Would you give again, exactly as written, the lines from the opening of the records to the line with "2. plastic bottle", that line included and pictures excluded?

************

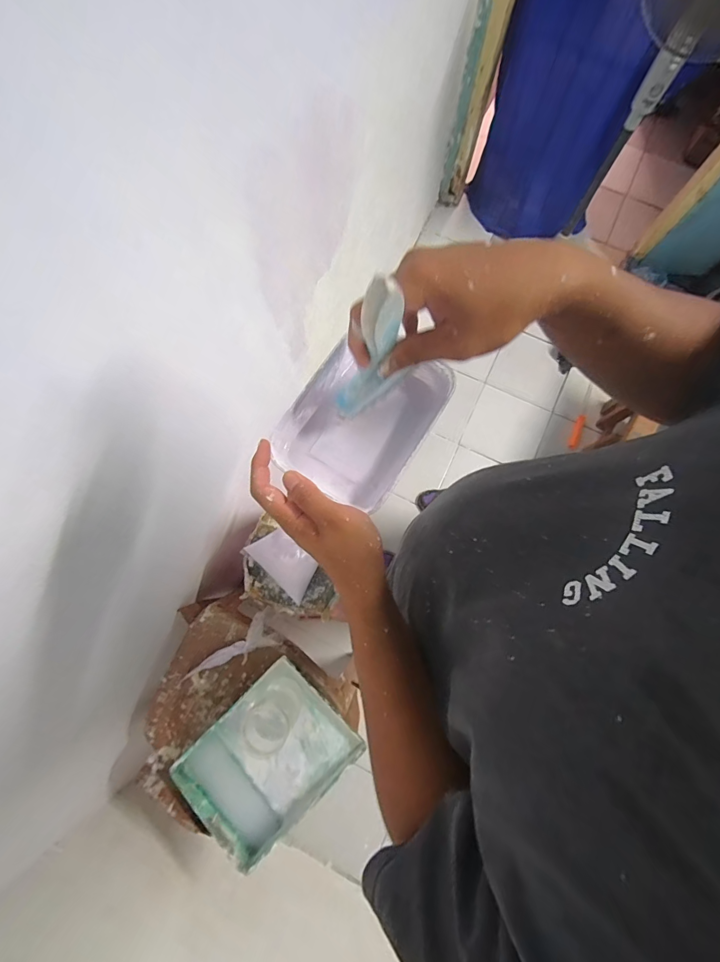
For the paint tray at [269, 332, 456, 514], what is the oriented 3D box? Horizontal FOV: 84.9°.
[{"bbox_3d":[0.004,-0.064,0.381,0.121,0.035,0.157,32,79,6],"label":"paint tray"}]

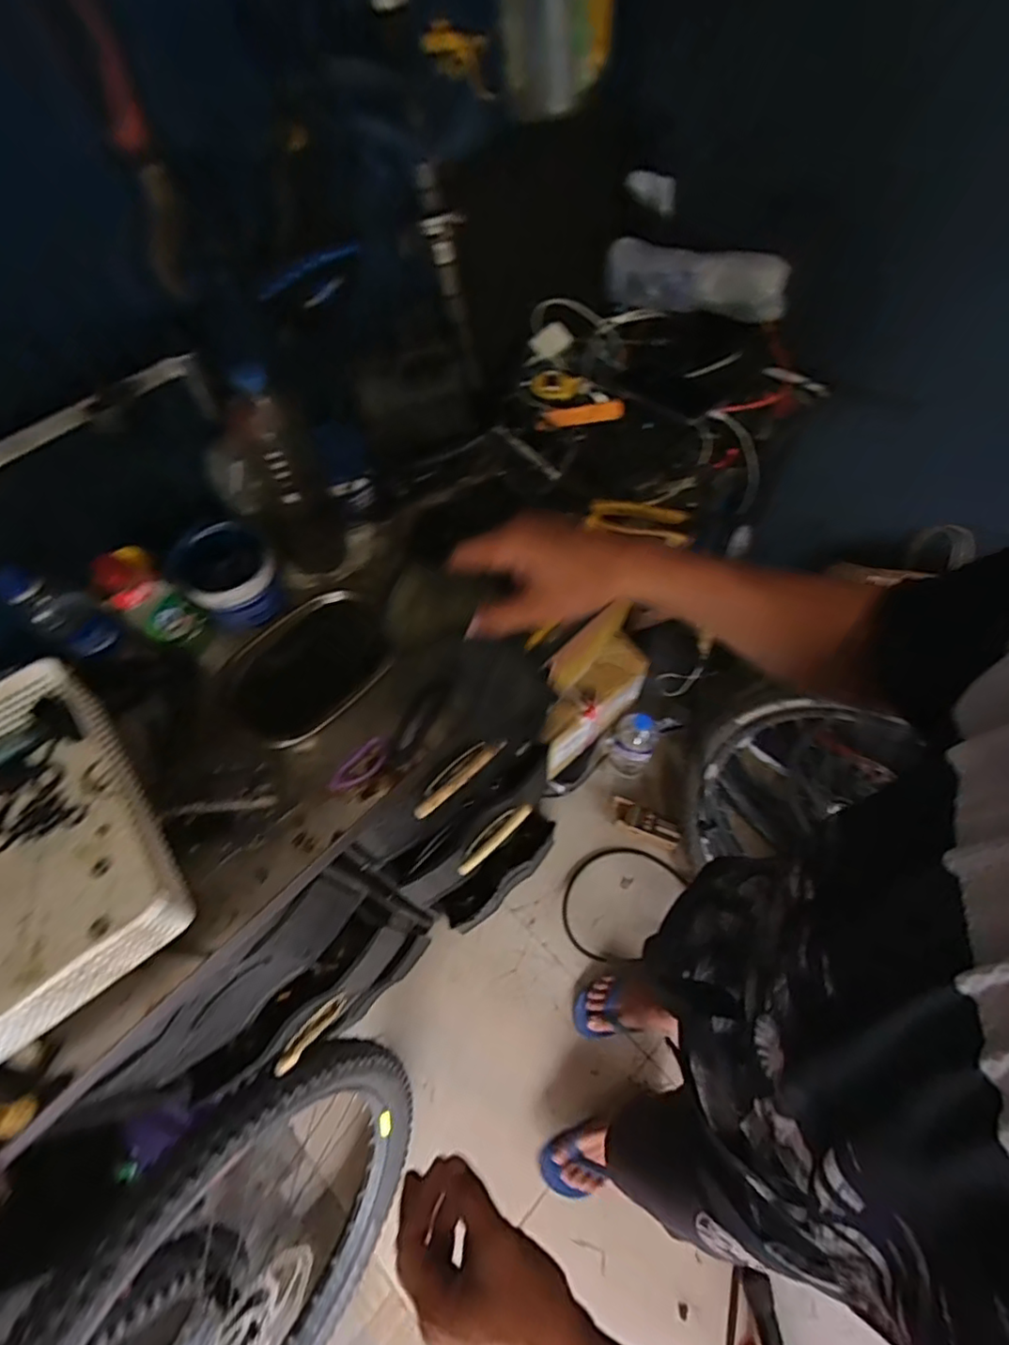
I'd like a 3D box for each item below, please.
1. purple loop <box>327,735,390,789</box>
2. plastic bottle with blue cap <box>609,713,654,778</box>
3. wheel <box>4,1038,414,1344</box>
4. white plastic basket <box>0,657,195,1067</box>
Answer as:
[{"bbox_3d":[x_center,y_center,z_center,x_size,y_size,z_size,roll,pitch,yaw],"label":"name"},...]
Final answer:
[{"bbox_3d":[-0.156,0.101,0.646,0.080,0.005,0.034,-39,69,-7],"label":"purple loop"},{"bbox_3d":[0.301,0.153,1.367,0.093,0.251,0.094,-1,61,2],"label":"plastic bottle with blue cap"},{"bbox_3d":[-0.369,0.853,0.814,0.067,0.681,0.646,14,67,30],"label":"wheel"},{"bbox_3d":[-0.473,0.173,0.560,0.252,0.093,0.327,-38,66,-17],"label":"white plastic basket"}]

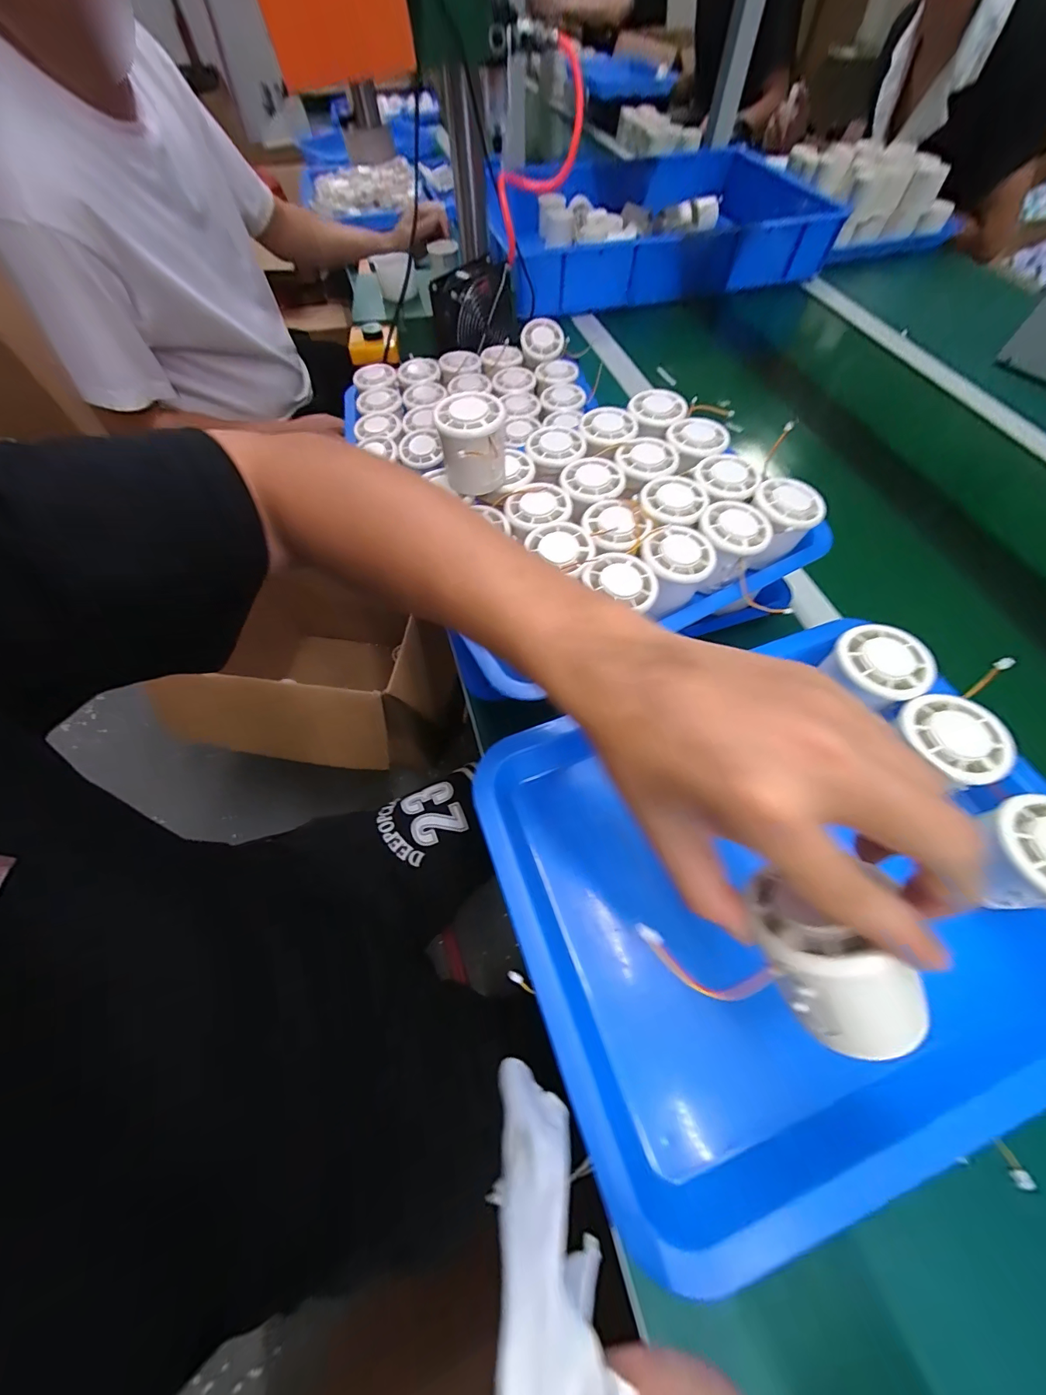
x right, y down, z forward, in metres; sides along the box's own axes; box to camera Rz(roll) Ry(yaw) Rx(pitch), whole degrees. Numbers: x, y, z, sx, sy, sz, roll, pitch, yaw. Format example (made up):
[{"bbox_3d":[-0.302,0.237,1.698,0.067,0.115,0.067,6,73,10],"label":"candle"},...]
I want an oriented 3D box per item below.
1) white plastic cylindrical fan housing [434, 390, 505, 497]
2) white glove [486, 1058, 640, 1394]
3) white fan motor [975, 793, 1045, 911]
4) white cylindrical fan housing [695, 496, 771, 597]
[{"bbox_3d":[-0.041,-0.208,0.367,0.051,0.056,0.048,-3,62,-1],"label":"white plastic cylindrical fan housing"},{"bbox_3d":[0.007,0.188,0.161,0.032,0.143,0.027,-7,91,-3],"label":"white glove"},{"bbox_3d":[0.282,0.087,0.249,0.058,0.042,0.055,0,62,1],"label":"white fan motor"},{"bbox_3d":[0.173,-0.129,0.375,0.054,0.043,0.060,-6,62,-2],"label":"white cylindrical fan housing"}]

************

TASK SOLUTION —
For the paint tray at [269, 332, 456, 514], what is the oriented 3D box? Horizontal FOV: 84.9°.
[{"bbox_3d":[0.004,-0.064,0.381,0.121,0.035,0.157,32,79,6],"label":"paint tray"}]

I'd like a 3D box for each item below, please.
1. purple loop <box>327,735,390,789</box>
2. plastic bottle with blue cap <box>609,713,654,778</box>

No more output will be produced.